___ Information shown
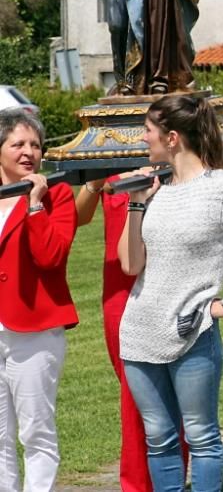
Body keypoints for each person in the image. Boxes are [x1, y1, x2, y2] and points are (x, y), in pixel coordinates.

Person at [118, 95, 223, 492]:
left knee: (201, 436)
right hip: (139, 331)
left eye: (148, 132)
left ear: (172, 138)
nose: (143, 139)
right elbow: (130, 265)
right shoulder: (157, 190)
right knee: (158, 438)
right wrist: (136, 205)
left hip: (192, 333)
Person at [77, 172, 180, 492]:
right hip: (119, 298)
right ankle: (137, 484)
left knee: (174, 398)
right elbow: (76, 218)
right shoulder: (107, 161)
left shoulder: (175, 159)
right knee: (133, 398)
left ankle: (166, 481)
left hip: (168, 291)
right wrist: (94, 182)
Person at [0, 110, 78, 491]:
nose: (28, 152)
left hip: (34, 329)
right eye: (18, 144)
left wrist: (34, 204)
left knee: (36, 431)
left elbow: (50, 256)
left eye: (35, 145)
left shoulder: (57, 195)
______
___ Information shown
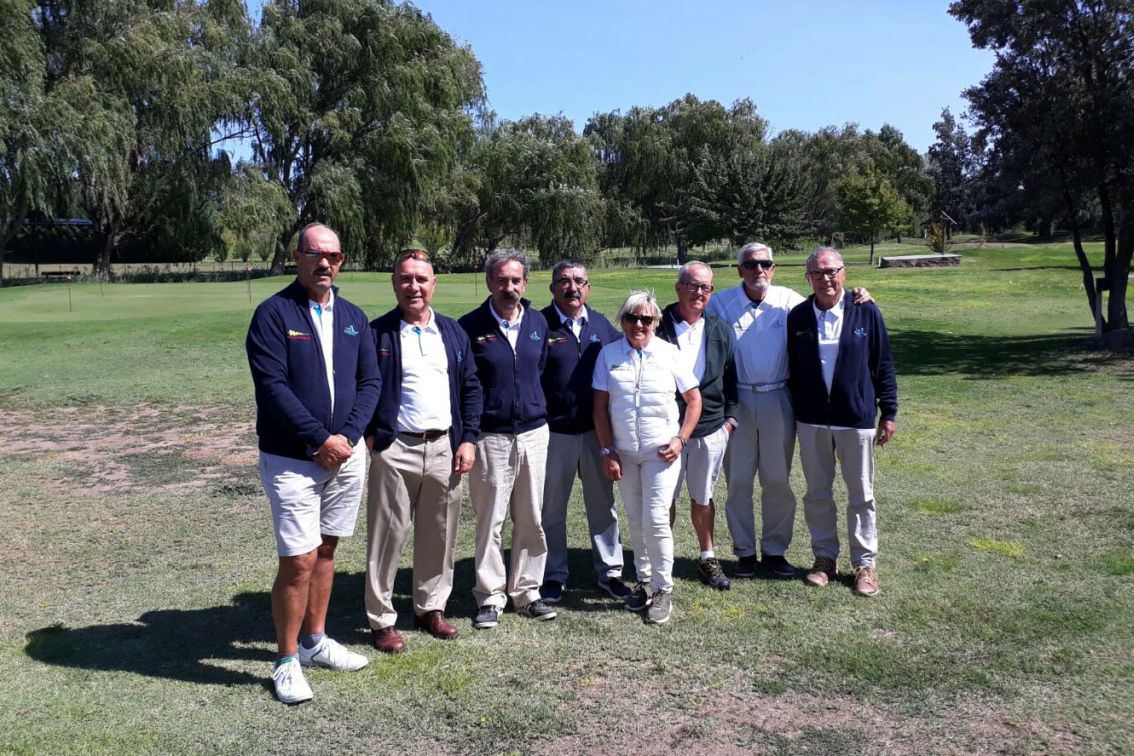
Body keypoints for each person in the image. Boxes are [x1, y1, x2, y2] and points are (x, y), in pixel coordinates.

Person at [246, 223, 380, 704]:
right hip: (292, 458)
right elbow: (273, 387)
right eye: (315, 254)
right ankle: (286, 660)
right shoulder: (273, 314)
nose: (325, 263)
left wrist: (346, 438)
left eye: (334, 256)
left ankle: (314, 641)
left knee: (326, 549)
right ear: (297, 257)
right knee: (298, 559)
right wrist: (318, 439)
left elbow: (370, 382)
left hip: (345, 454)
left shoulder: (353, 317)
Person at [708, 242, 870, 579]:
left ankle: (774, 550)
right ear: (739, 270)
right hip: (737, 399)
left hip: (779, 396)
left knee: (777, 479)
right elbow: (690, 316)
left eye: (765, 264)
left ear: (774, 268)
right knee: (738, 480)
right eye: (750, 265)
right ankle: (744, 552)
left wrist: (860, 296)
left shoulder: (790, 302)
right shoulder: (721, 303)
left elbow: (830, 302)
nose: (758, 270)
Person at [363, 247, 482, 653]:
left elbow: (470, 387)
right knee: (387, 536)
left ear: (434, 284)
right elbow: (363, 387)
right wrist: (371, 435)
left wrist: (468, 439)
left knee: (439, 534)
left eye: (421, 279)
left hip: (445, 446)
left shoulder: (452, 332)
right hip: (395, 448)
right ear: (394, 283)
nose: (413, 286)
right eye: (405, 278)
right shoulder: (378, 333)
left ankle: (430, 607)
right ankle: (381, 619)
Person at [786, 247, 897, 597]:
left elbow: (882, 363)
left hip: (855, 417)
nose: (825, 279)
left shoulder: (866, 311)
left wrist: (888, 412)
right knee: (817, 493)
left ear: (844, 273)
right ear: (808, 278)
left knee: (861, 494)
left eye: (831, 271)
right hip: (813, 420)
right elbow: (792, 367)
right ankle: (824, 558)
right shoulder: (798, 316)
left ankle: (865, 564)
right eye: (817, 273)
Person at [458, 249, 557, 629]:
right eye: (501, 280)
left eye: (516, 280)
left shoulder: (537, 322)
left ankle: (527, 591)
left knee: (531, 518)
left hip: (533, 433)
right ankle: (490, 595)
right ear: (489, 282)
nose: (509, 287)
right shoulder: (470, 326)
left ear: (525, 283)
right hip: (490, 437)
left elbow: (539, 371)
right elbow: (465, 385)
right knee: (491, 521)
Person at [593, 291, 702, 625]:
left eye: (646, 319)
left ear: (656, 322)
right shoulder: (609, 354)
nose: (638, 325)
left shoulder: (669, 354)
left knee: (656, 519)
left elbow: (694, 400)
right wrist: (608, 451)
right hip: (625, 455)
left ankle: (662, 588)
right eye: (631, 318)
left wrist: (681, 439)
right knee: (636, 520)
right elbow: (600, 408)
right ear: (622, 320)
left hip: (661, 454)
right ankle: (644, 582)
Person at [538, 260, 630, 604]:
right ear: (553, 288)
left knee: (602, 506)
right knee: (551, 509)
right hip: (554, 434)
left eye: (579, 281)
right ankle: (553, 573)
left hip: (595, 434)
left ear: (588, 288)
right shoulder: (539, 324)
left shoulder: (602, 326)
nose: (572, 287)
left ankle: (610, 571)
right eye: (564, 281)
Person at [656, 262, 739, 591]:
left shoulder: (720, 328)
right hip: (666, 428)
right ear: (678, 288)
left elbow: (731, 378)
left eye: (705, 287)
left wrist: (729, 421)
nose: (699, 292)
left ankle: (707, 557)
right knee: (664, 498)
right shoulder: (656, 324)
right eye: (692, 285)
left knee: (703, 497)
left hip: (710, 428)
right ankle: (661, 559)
______
___ Information shown
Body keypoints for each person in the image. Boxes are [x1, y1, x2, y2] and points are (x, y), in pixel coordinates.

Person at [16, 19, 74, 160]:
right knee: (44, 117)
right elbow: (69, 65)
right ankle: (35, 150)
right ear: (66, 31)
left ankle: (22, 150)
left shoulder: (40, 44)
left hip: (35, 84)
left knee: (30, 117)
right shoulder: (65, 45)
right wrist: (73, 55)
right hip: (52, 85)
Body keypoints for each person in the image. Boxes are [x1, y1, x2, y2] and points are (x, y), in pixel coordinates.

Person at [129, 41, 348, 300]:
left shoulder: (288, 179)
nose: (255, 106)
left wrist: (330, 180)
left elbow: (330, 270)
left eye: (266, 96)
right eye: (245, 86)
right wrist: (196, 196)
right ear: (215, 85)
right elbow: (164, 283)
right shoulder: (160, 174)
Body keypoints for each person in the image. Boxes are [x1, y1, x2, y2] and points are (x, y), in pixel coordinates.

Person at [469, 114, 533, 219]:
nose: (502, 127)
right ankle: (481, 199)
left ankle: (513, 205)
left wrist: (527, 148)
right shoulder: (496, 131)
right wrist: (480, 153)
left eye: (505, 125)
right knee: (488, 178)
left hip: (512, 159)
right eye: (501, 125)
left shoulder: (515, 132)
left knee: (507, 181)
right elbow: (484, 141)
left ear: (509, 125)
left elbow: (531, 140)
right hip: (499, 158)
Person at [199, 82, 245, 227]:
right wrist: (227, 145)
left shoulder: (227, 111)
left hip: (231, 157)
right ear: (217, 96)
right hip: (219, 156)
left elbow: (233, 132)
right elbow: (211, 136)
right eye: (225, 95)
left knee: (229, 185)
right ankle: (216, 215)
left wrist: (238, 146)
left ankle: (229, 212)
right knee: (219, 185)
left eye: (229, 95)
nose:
______
Working from the material above, retype exactly the lines from the one with "right knee: (44, 117)" through the one with "left knee: (507, 181)", both included, and only those lines.

right knee: (44, 117)
right elbow: (69, 65)
right ankle: (35, 150)
right ear: (66, 31)
left ankle: (22, 150)
left shoulder: (40, 44)
left hip: (35, 84)
left knee: (30, 117)
right shoulder: (65, 45)
right wrist: (73, 55)
right hip: (52, 85)
Body keypoints for each person in the image. Boxes are [x1, y1, x2, y2] and points are (x, y), in pixel coordinates.

Person at [129, 41, 348, 300]:
left shoulder: (288, 179)
nose: (255, 106)
left wrist: (330, 180)
left elbow: (330, 270)
left eye: (266, 96)
right eye: (245, 86)
right wrist: (196, 196)
right ear: (215, 85)
right elbow: (164, 283)
right shoulder: (160, 174)
Body keypoints for each person in the image. Boxes are [x1, y1, x2, y2] and points are (x, y), in pixel coordinates.

Person at [469, 114, 533, 219]:
nose: (502, 127)
right ankle: (481, 199)
left ankle: (513, 205)
left wrist: (527, 148)
right shoulder: (496, 131)
right wrist: (480, 153)
left eye: (505, 125)
right knee: (488, 178)
left hip: (512, 159)
right eye: (501, 125)
left shoulder: (515, 132)
left knee: (507, 181)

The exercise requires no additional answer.